Maybe it was because I'd just read this passage that I caught it while watching Prince Caspian last weekend - the funny little contrast between Reepicheep's silly arrogance and his claim to "great humility." It's odd, isn't it - the minute you become aware of your humility, it really isn't humility anymore. And yet it's something that, as believers, we strive for, long for, hope for, ask for - humble hearts, no longer full of pride.
Last week, reading through 2 Samuel 7, I caught something I hadn't before. I knew this passage was about God telling David he wouldn't be allowed to build the temple, but that he would have an enduring legacy. But reading it this time, one of the phrases God used really struck me.
God reminds David, in a message relayed by Nathan the prophet, of the great things He has already done in his life, and then He says,"Now I will make your name great, like the names of the greatest men of the earth." (v. 8-9) Almost instinctively, I asked the Lord, "Why would you tell him that, God?" And almost immediately the answer came: "Because he could handle it."
And he could. David didn't go getting all full of himself - "I'm going to be one of the greatest men on the earth." He "went in and sat before the Lord." (v. 18) Can you picture that? The king of Israel slipping into the tent of the Lord and just... sitting.
And then he says, "who am I?" and "Is this your usual way of dealing with man, O Sovereign Lord?" (v.18-19)
Can you hear the humility? He's not jumping around, shouting it from the rooftops. David is remembering the deeds of the Lord (Psalm 77:11-12), and it draws him to worship. He could have fallen prey to some feeling of "entitlement"- after all, God had promised him he'd be king, and now he was, so it was all just justice now, right? and hey, look at all that time I spent hiding in caves - I should hope I'd get some sort of reward for that, and... No. I doubt that line of thinking ever crossed his mind. David loved the Lord, and the fulfillment of His promises led him not to self-righteous, arrogant pride but to worship.

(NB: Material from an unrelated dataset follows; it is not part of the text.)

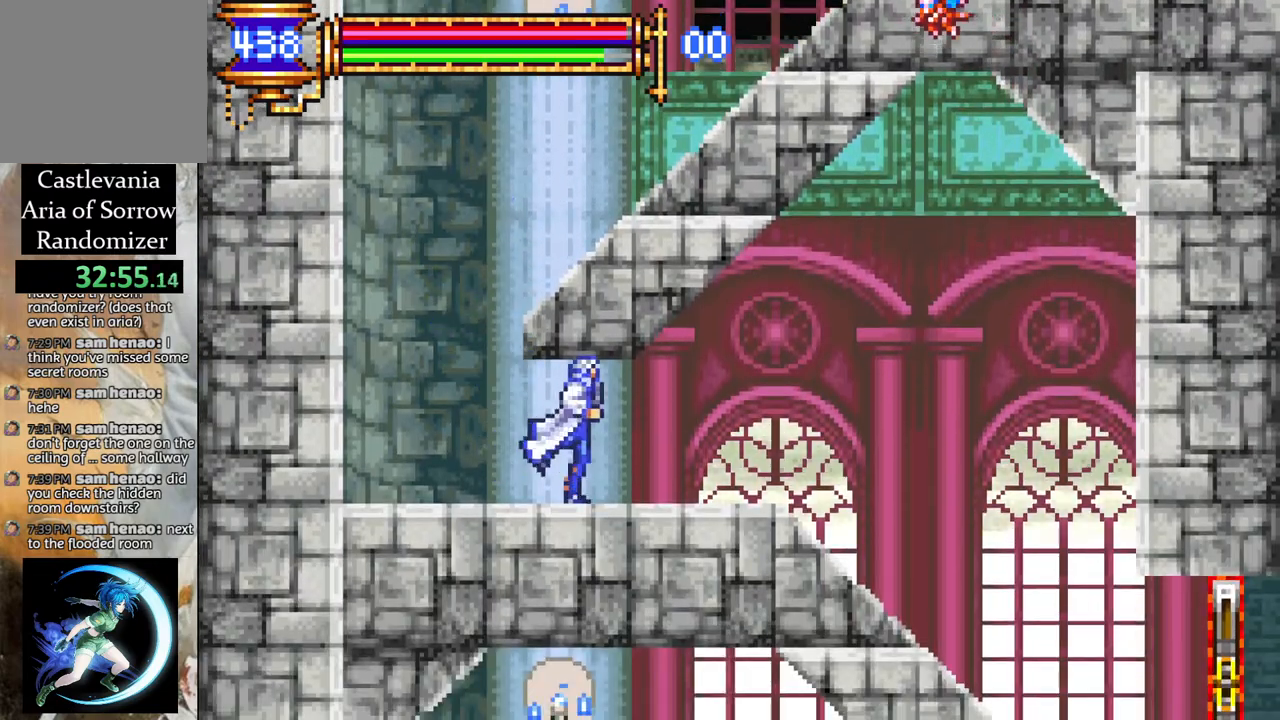
{"buttons": ["DPAD_RIGHT"], "left_stick": "center", "right_stick": "center", "events": []}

David worships the Lord for His goodness to him and to His people, and then he accepts God's new promise. "And now, Lord God, keep forever the promise you have made concerning your servant and his house. Do as you promised, so that Your Name will be great forever." (v. 25-26)
In other words, "I'm okay with You making my name great, because it will make Your Name great when You do it."
I want that kind of perspective. I want to want God's promises over my life to be fulfilled not just because they're great (which they are) but because His Name will be made great in my life as I walk into the fulfillment of the destiny He's planned for me. It isn't about me. It's about Him. (says the woman indulging her narcissistic tendencies by blogging and hoping someone will read it.) :P
But it is, really. At least, I want it to be. I want the very fact that I live the life I choose to live - going the places He calls me when He calls me to go, doing the things He wants me to do when He wants me to do them - to point to Him, to His glory, to the greatness of His renown. Something we often pray before band practice is that God will help us to be excellent and to play well together not so everyone will think we're so great but so that we can't possibly be a distraction to anyone by our mistakes and fumbles onstage. We don't want to hit wrong chords or walk into the screens suspended from the ceiling on either side of the stage (not that this ever happens, lol) - not because we want to look/sound polished, but because when we do, people are free to not notice us at all. The music we play, the lyrics we sing, point to something greater - become something greater - than we could ever be on our own, and it gives Him glory when that happens. And I think the same sort of principle can hold true in our individual lives. We can become excellent at the things we do for the wrong reasons, and get all arrogant about it - but there are right reasons to pursue excellence, whether that's excellence at a skill or a job or producing the fruit of the Spirit in our lives or walking in His specific will for our lives, etc. - and the best reason is to give Him glory.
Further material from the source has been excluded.